In an interview with The Pearl Times on February 04, 2024, Capt Omara claimed that “some people misinforming Obam.” He even claimed that the city lawyer had connived with his opponent Ariko’s lawyers in an attempt to make him lose the case and his seat.
He went on to say that insiders in the Ariko legal camp and in the ruling National Resistance Movement (NRM) had told him that he had a weak team representing him in court. That it was because of this realization that the NRM had instructed Counsel Evans Ochieng to represent him in the Court of Appeal.
Regarding payments to Counsel Obam, Omara noted that while he had made no agreement with the lawyer on how much he would pay him for his legal services, he had paid him up to Shs7m over the years.
The retired army captain confessed that with his monthly pay of Shs1.5m, he is unable to pay Shs350m, adding that Counsel Obam himself knows that there is no way he can get that amount – and that the lawyer had promised to offer him a “helping hand.”
“He knows very well I don’t have money. Should I sell my children? If there is a market let him look for market and I sell my children and he gets that money. I have my three children, I will let them look for the market,” Omara told The Pearl Times.
“Should I go and lay a roadblock and begin stealing money from people? He wants me to go and steal?”
Capt Omara even threatened to drag Obam to the Uganda Law Council to have his matter resolved.
“The step he has taken is a very wrong step.
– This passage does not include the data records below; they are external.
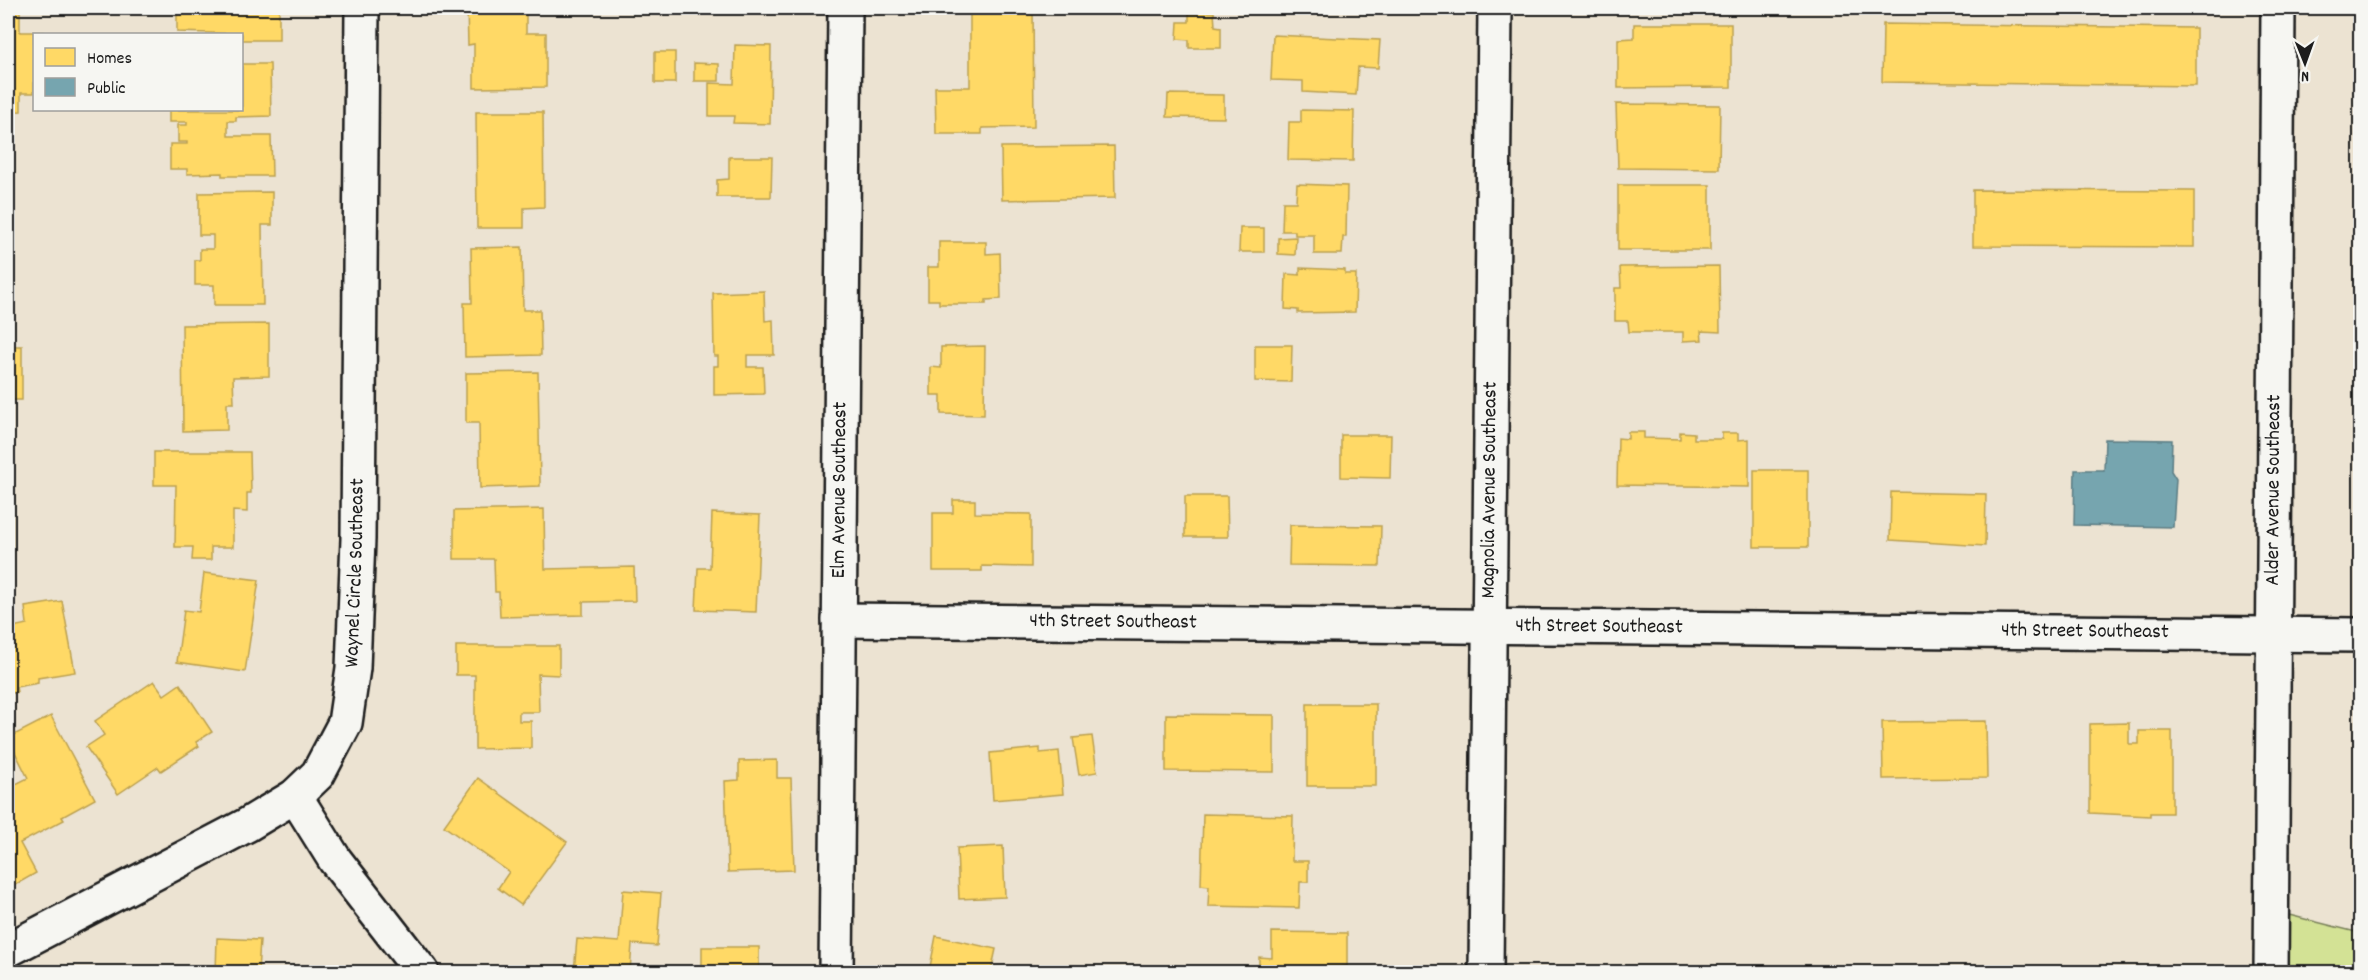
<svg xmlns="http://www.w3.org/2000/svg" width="2368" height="980" viewBox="0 0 2368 980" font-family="Dekko,sans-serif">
<rect width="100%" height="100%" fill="#ece3d2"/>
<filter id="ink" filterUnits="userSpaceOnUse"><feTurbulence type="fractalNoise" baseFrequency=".0167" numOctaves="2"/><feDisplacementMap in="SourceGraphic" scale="12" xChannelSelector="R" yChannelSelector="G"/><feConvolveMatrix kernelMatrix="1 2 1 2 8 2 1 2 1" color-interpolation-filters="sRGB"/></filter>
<g filter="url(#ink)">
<path fill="#d3e295" stroke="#787f58" stroke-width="1.5" d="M2289,915L2360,933V972H2289Z"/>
<g fill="#ffd966" stroke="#bba050" stroke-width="1.5">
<path d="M8,8H20V32H44V34H34V93H21V111L8,112Z"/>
<path d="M177,8H279V40H242V34L177,32Z"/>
<path d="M467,8H526V33H546V87L474,88V44L468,45Z"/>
<path d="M970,8H1033L1034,127L982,128V134H936L935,87H970Z"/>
<path d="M1189,12H1214L1215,26L1221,27V48H1189V40L1177,39L1178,22H1189Z"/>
<path d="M1634,24H1731V87L1618,88V39L1634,38Z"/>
<path d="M1883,24L2196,28V86L1882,82Z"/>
<path d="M1273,35L1380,40L1378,68L1358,67L1356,95L1303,92V81L1271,80Z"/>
<path d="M735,45L771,46L770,124L733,123L734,116H709V83L734,84Z"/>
<rect x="655" y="52" width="20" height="31"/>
<path d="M694,63L719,64V81H694Z"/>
<path d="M242,64H270L271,116L236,117V121H228V136H271L272,176H222V173L187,174V169H170V144H187V142H178V125H187V122H169V110H242Z"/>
<path d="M1168,94L1224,95V118L1167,117Z"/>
<path d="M1616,104L1720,105L1719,169L1618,168Z"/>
<path d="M1301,110L1354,111L1353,161L1288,160L1289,122H1301Z"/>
<path d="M476,112H543L544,207L524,208V228H477Z"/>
<path d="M1114,146L1115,198L1002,200L1001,147Z"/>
<path d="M729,157H772L771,197H717V180L729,179Z"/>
<path d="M1297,184L1347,186L1346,237H1343L1342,254H1314V235H1295V231H1282L1283,202H1296Z"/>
<rect x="1618" y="185" width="92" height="65"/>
<path d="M1973,190L2194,191V247L1973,246Z"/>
<path d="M272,192V225H262L263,305H214V285H195V260H200V249H213V235H199V193Z"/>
<path d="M1240,228H1264V252H1239Z"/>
<path d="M1296,237L1295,255L1278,254V238Z"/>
<path d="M939,242H986V254L1000,253L1001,299L986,300V304H939V300H928V267H939Z"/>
<path d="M522,247L523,310H540L541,355L465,357L464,303H472L471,248Z"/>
<path d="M1719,266L1720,332L1701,331L1702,340L1683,341V332H1629L1628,321H1615V288H1621L1620,267Z"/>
<path d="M1300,268L1345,270V274H1356L1355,312L1298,313V310L1285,309L1286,274L1300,275Z"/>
<path d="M764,291L765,321L773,320L774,355H747V367H763L764,394L714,395V366H718V356H714L713,293Z"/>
<path d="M269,324V376L233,377L234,403H227V430L183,431L182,325Z"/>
<path d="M1255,345H1292L1291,382L1255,381Z"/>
<rect x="8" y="346" width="14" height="54"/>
<path d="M985,346L984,415L941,414V395H931V367L941,368V347Z"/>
<path d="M538,372L540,486L480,488L479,423H466V373Z"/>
<path d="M1628,432H1644V438L1680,439V432L1694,433V439H1722V433H1738V440L1749,439V487L1617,485L1618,438L1628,439Z"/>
<path d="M1341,435H1391L1390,478L1341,477Z"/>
<path d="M154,452H250L251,493H247V512L233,511V547H211V560H192L193,547H175L176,485H154Z"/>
<rect x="8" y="456" width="4" height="119"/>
<rect x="1754" y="470" width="54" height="77"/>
<path d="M1891,492L1986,494L1985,546L1890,540Z"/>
<path d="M1185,496H1227L1228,537H1185Z"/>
<path d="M953,500H975V513L1031,514V567L982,566V571H933V513H953Z"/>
<path d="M544,509L545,569L634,567L635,601L583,602V615L500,617L499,592H495L494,559H454V511Z"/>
<path d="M712,513L760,515L756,612L696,610L698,568H710Z"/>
<path d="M1290,525L1381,526L1380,566L1289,565Z"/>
<path d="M204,573L259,580L245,672L177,662L184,610L199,612Z"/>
<path d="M62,601L75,672L38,678V683L16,687L17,692L8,694V628L27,624L25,607Z"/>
<path d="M456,646H559V675L538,674L539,712H519V721H531V748L475,749V675H456Z"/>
<path d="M154,681L164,695L180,684L212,732L196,742L199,746L161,771L158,767L118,794L86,747L104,735L95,721Z"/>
<rect x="1307" y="704" width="69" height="82"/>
<path d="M1166,714L1274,715V772L1166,771Z"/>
<path d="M51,716L95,799L62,817L64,820L20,843L36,873L8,889V773L14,785L28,778L8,738Z"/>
<path d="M1986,721L1987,778L1883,779L1882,722Z"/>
<path d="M2129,723V744H2139V731H2172V813H2150V816L2090,813V724Z"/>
<path d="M1092,736L1097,772L1079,775L1073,738Z"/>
<path d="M1040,748V753L1059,751L1063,794L993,800L990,753Z"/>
<path d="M777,760V778H791L794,870L728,872L725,781L739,780V761Z"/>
<path d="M478,778L567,842L521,905L498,888L509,872L444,826Z"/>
<path d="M1203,814L1293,816L1292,861H1308V882H1300L1299,908L1208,906L1209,886L1201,885Z"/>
<path d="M1003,846L1005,897L959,899L957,848Z"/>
<path d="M623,890L661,893L657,946L632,944L630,972H574L577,939L619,942Z"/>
<path d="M1272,932L1347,933V966L1340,967L1339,972H1259V957L1272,958Z"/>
<path d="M936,936L996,949L991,972H929Z"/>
<path d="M217,938L260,940L258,972H216Z"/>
<rect x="702" y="947" width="57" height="25"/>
</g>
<path fill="#76a5af" stroke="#5b7c83" stroke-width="1.5" d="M2105,439L2172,440L2171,471L2176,479L2173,527L2074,525L2075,470H2104Z"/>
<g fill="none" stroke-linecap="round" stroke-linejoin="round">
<defs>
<g id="minor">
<path id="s1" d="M839,620L2360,635"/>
<path d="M295,796L335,860L422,972"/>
<path id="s2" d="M8,950L247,825L295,796L318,774L345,723L353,668L358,539L362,8"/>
<path id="s3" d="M836,972L845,8"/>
<path id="s4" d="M1486,972L1495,8"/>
<path id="s5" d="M2271,972L2278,8"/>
</g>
</defs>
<use href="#minor" stroke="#1c1c1c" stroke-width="38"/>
<use href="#minor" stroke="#f6f6f2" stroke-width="33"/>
</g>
</g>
<g text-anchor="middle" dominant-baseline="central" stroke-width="6" stroke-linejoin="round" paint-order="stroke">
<g font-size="21" fill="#1c1c1c" stroke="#f6f6f2">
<text stroke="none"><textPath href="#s3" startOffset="482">Elm Avenue Southeast</textPath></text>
<text stroke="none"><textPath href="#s4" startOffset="482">Magnolia Avenue Southeast</textPath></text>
<text stroke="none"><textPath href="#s5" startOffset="482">Alder Avenue Southeast</textPath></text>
<text stroke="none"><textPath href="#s2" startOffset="566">Waynel Circle Southeast</textPath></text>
<text stroke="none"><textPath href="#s1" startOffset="274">4th Street Southeast</textPath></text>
<text stroke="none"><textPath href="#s1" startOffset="760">4th Street Southeast</textPath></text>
<text stroke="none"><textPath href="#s1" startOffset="1246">4th Street Southeast</textPath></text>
</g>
</g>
<rect width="2368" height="980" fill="none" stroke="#f6f6f2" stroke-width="30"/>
<rect x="15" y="15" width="2338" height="950" fill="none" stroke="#1c1c1c" stroke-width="2" filter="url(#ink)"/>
<rect x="33" y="33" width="210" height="78" fill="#f6f6f2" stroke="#9f9f9c" stroke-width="1.5"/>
<rect x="45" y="48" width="30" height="18" fill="#ffd966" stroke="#9f9f9c" stroke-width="1.5"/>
<text x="87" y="63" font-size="18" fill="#1c1c1c">Homes</text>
<rect x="45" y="78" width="30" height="18" fill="#76a5af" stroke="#9f9f9c" stroke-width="1.5"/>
<text x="87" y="93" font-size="18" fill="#1c1c1c">Public</text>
<g transform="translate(2305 63) rotate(179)" stroke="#f6f6f2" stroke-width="4.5" paint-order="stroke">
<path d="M0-4.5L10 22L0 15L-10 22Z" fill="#1c1c1c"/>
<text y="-9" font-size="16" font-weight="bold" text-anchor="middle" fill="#1c1c1c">N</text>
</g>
</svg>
One of us may die because of stress. That [notice] is the paper I am going to use against him because this is Obam who I paid really fully and he left the matter in the middle. As I talk now the matter is lying in the Court of Appeal. What does it say about him?” he said.
“I am also thinking if Obam continues like this, I am coming to Kampala to report a case against him [at the Uganda Law Counci] on what he is doing because that is not how lawyers should work.”